Not Important but Urgent (Delegate):
- Telescope delivery
- Hand out ID cards
- Document archive packaging for accreditation team
These are all jobs anyone in my department can do. All are very time consuming. I need to make certain they are finished, but I should not be doing these myself. Occasionally this quadrant contains a task I am required to do, but is outside of my job scope.

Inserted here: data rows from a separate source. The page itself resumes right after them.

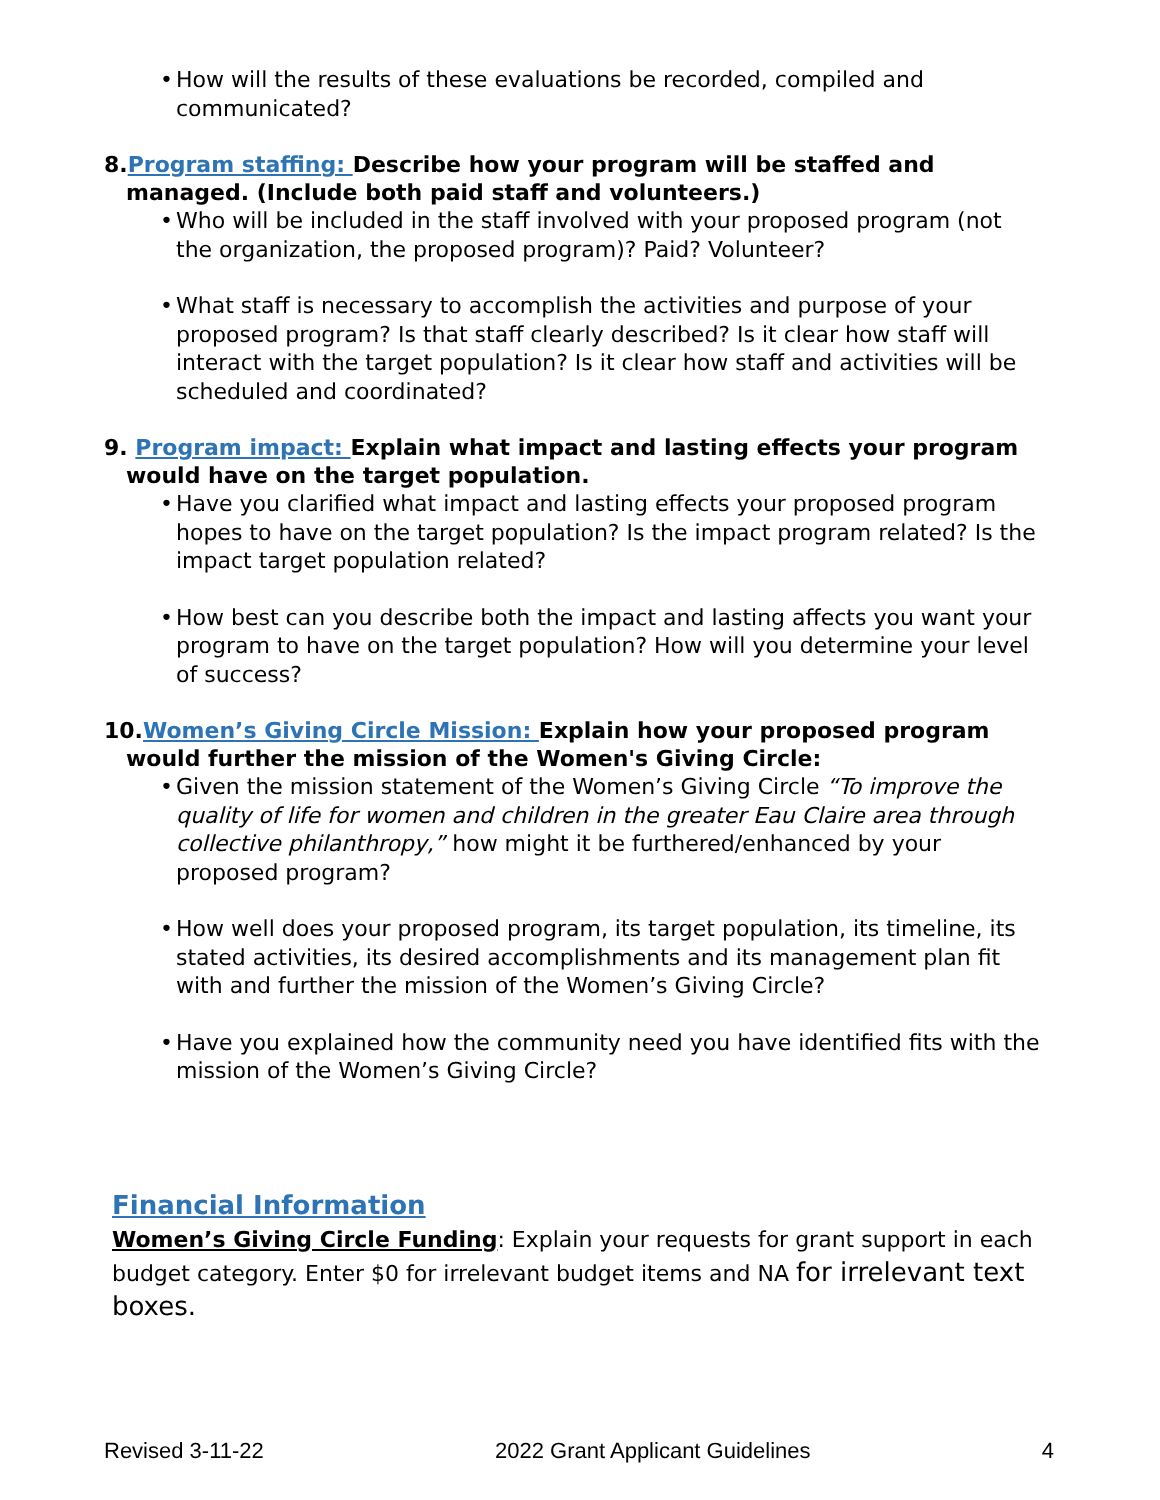How will the results of these evaluations be recorded, compiled and communicated?
8.Program staffing: Describe how your program will be staffed and managed. (Include both paid staff and volunteers.)
Who will be included in the staff involved with your proposed program (not the organization, the proposed program)? Paid? Volunteer?
What staff is necessary to accomplish the activities and purpose of your proposed program? Is that staff clearly described? Is it clear how staff will interact with the target population? Is it clear how staff and activities will be scheduled and coordinated?
9. Program impact: Explain what impact and lasting effects your program would have on the target population.
Have you clarified what impact and lasting effects your proposed program hopes to have on the target population? Is the impact program related? Is the impact target population related?
How best can you describe both the impact and lasting affects you want your program to have on the target population? How will you determine your level of success?
10.Women’s Giving Circle Mission: Explain how your proposed program would further the mission of the Women's Giving Circle:
Given the mission statement of the Women’s Giving Circle “To improve the quality of life for women and children in the greater Eau Claire area through collective philanthropy,” how might it be furthered/enhanced by your proposed program?
How well does your proposed program, its target population, its timeline, its stated activities, its desired accomplishments and its management plan fit with and further the mission of the Women’s Giving Circle?
Have you explained how the community need you have identified fits with the mission of the Women’s Giving Circle?
Financial Information
Women’s Giving Circle Funding: Explain your requests for grant support in each budget category. Enter $0 for irrelevant budget items and NA for irrelevant text boxes.
Revised 3-11-22 2022 Grant Applicant Guidelines 4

Not Important / Not Urgent /Ideas / 20% Time
- Redesign interface for PowerSchool Parent Portal
- Improve code for iTunes based video streaming
These are projects I enjoy doing. If they never get finished, the impact at this point in time will be minimal or nonexistent. The systems impacted are already fully functional. The skills learned from working on projects like these often transfer to other areas. 20% time projects are excellent for professional development and often lead to exciting random discoveries.
Tools for Getting Started
A simple way to apply the Eisenhower Matrix is to use Evernote or OneNote. Office software, such as Excel of LibreCalc, will also work. However, keeping a record of all the data and reflecting on it after the school year can be tricky. I recommended using software like Priority Matrix. The interface is simple, and the software links to Evernote.
Appfluence Priority Matrix
Last year I produced a list of all the scheduled items I had completed from January to June. I was amazed not only at the variety of projects and jobs I had been involved with, but also how many should have been placed in that lower left quadrant (Delegation). I have used that data to consciously delegate more tasks.
Before beginning, I recommend organising your team together to discuss what types of projects, jobs, etc. would fall into each quadrant. Have each member bring a list of everything they have been working on for the last thirty days. Use that data to fill in the box by reaching group consensus.
If nothing else, the Eisenhower Matrix makes the mind slow down and focus. The matrix forces reflection and constantly reminds users that most things are not urgent, nor important. Stress and circumstance can often cloud judgements and shift focus away from where it should be- Students & Learning.
And remember – Important is Seldom Urgent.